Saved data entries>
- - -

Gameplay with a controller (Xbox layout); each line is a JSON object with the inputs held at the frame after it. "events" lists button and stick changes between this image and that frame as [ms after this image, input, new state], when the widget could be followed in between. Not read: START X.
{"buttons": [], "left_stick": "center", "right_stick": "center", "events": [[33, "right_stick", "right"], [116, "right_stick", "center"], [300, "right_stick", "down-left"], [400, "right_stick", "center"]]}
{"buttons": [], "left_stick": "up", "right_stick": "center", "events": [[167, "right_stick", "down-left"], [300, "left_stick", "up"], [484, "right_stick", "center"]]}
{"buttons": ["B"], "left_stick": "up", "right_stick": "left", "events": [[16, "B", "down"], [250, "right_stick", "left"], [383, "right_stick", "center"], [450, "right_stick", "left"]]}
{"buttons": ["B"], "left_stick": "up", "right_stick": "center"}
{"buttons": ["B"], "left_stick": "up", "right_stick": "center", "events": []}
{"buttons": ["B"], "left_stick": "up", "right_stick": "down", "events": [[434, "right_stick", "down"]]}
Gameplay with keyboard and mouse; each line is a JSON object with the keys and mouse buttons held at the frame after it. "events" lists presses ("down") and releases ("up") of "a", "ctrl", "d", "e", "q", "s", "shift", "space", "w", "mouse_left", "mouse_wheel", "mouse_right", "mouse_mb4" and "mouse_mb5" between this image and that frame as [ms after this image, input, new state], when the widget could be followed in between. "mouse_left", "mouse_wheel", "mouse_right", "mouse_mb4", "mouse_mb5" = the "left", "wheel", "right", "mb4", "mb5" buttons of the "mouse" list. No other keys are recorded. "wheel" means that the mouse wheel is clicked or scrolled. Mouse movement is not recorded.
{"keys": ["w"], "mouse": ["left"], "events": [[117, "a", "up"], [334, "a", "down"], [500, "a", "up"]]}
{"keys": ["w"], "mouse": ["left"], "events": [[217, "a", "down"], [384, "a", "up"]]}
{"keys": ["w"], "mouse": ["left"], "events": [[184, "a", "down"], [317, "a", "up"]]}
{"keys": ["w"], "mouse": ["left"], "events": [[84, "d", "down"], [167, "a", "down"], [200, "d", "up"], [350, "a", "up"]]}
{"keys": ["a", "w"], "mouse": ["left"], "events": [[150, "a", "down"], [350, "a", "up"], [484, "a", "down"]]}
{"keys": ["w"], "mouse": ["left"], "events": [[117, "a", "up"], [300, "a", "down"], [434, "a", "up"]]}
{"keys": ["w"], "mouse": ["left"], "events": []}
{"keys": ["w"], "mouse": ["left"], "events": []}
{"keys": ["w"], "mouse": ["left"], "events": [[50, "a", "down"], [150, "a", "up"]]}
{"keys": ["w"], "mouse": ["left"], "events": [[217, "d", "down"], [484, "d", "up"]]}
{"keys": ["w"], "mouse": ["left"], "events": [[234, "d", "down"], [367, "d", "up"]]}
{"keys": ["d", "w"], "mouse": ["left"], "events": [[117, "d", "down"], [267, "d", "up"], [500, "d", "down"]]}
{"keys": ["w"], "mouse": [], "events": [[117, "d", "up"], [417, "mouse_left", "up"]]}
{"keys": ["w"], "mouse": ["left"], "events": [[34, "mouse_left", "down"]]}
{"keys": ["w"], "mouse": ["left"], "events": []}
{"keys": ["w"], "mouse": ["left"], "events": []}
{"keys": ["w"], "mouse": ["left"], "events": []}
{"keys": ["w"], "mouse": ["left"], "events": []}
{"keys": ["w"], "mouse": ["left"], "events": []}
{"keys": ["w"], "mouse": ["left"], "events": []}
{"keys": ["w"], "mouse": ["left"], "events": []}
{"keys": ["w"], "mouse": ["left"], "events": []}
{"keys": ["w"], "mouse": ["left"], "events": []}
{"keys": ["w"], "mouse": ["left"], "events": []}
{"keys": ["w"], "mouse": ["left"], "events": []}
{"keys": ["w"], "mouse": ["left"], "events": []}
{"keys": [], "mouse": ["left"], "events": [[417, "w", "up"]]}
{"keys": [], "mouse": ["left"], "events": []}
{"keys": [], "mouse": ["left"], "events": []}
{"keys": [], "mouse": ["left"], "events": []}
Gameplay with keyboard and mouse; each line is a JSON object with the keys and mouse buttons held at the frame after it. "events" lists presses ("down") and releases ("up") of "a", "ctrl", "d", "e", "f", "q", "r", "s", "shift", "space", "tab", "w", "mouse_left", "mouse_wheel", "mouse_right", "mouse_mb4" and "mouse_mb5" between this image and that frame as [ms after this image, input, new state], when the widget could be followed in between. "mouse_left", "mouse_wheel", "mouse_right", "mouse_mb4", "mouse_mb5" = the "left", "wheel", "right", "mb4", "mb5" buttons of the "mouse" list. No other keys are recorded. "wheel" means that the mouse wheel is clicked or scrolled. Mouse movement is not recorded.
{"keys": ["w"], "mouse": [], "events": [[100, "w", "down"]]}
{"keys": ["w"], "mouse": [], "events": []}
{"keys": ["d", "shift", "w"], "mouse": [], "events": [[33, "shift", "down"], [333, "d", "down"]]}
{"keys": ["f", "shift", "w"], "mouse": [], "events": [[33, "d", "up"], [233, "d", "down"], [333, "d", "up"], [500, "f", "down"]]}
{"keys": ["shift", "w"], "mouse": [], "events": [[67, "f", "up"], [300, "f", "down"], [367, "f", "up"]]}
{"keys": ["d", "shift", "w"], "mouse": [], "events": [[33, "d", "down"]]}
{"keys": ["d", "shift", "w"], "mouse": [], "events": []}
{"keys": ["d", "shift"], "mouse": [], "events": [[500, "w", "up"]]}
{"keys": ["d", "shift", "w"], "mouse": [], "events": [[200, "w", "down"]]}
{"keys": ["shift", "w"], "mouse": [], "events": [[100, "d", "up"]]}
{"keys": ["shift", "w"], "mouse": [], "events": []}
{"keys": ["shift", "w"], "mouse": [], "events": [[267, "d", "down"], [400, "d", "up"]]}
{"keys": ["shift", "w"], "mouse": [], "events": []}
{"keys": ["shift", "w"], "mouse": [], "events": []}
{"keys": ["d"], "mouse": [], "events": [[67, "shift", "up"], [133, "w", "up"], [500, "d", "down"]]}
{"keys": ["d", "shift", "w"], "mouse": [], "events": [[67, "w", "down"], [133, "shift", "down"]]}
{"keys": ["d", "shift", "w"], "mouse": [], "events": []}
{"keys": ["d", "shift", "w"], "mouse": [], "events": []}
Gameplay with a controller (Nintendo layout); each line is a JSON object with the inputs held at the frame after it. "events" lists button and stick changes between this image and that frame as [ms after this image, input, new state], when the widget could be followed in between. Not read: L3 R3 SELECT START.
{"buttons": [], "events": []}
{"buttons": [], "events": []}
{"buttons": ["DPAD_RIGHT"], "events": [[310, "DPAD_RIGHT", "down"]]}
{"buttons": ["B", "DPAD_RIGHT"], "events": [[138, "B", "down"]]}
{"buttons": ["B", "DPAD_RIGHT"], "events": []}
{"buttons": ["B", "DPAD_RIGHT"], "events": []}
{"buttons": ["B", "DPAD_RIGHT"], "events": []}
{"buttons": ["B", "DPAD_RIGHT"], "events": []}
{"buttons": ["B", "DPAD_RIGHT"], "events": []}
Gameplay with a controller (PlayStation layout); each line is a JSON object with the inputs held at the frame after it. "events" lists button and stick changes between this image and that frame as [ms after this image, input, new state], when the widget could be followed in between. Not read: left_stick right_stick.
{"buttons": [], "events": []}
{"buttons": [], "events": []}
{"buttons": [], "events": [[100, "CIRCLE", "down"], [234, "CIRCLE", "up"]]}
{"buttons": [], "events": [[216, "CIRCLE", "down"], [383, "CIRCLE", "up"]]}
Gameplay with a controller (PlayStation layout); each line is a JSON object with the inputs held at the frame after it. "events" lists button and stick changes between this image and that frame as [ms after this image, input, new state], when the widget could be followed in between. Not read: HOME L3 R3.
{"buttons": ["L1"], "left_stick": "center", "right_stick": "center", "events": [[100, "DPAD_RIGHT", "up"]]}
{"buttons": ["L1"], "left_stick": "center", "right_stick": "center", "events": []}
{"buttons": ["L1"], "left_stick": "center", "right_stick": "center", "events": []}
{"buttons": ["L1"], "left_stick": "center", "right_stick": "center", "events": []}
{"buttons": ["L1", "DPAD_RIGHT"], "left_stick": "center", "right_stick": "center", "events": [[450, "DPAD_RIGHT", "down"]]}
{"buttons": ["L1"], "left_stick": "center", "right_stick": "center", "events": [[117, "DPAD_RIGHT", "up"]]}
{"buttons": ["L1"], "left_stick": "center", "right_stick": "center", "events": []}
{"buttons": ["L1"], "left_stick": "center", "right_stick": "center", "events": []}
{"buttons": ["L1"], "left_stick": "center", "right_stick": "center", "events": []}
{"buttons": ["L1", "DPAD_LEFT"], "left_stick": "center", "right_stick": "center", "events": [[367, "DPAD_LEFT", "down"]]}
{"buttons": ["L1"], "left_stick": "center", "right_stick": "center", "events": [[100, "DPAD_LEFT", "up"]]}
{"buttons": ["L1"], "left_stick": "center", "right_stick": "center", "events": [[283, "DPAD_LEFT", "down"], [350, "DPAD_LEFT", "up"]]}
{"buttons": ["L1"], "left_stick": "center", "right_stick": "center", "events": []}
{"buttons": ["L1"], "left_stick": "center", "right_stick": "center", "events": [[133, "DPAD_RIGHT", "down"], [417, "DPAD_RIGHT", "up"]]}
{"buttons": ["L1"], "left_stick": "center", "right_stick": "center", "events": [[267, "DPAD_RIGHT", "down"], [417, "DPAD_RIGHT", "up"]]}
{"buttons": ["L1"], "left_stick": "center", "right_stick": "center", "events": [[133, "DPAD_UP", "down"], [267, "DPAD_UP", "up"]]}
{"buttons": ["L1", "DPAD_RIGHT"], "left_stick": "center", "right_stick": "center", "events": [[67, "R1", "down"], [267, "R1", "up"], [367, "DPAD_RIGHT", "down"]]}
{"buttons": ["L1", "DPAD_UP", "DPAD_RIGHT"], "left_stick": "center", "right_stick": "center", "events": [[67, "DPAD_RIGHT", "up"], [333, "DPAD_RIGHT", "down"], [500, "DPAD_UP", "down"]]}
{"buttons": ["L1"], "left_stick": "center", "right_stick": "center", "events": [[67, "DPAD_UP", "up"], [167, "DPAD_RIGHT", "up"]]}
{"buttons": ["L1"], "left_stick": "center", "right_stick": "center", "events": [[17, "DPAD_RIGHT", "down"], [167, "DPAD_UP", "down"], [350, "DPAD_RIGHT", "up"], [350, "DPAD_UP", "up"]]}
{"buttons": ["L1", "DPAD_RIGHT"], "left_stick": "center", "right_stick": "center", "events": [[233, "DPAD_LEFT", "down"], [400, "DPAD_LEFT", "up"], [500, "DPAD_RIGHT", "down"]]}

- - -

GOAL OF THE EXERCISE> Every line above that has the string "PlayStation" needs to be copied.

TASK RESPONSE>
Gameplay with a controller (PlayStation layout); each line is a JSON object with the inputs held at the frame after it. "events" lists button and stick changes between this image and that frame as [ms after this image, input, new state], when the widget could be followed in between. Not read: left_stick right_stick.
Gameplay with a controller (PlayStation layout); each line is a JSON object with the inputs held at the frame after it. "events" lists button and stick changes between this image and that frame as [ms after this image, input, new state], when the widget could be followed in between. Not read: HOME L3 R3.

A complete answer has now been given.